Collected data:
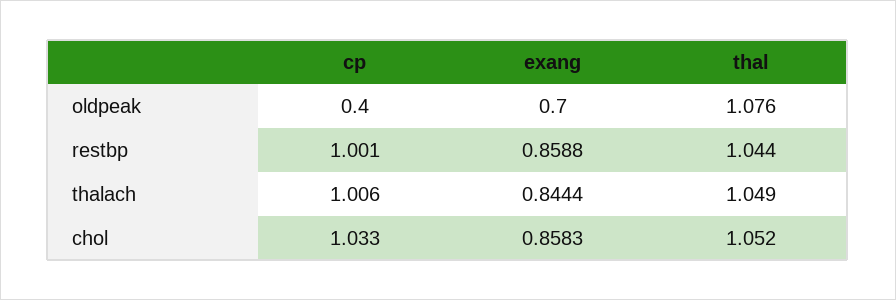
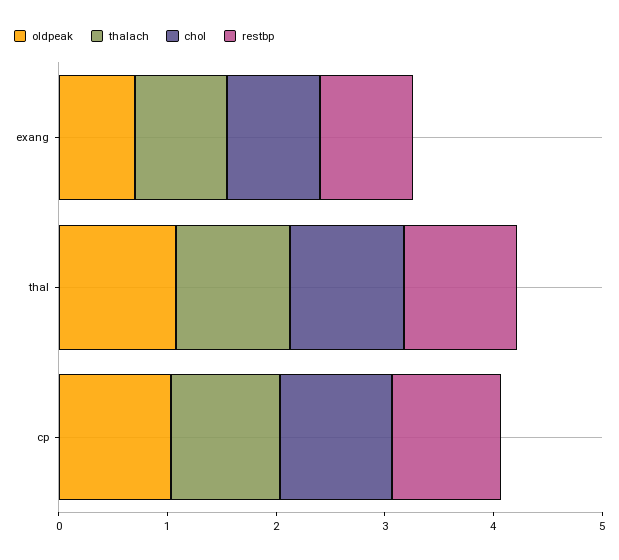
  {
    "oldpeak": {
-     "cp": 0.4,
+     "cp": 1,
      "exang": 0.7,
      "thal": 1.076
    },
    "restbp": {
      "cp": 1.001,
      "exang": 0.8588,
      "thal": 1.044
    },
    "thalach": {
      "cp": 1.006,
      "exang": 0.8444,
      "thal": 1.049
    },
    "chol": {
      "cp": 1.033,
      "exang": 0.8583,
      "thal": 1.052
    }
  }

Your instructions>
All that is needed is an exact copy of the entries above, minus the pictures.

Exercise result>
  {
    "oldpeak": {
-     "cp": 0.4,
+     "cp": 1,
      "exang": 0.7,
      "thal": 1.076
    },
    "restbp": {
      "cp": 1.001,
      "exang": 0.8588,
      "thal": 1.044
    },
    "thalach": {
      "cp": 1.006,
      "exang": 0.8444,
      "thal": 1.049
    },
    "chol": {
      "cp": 1.033,
      "exang": 0.8583,
      "thal": 1.052
    }
  }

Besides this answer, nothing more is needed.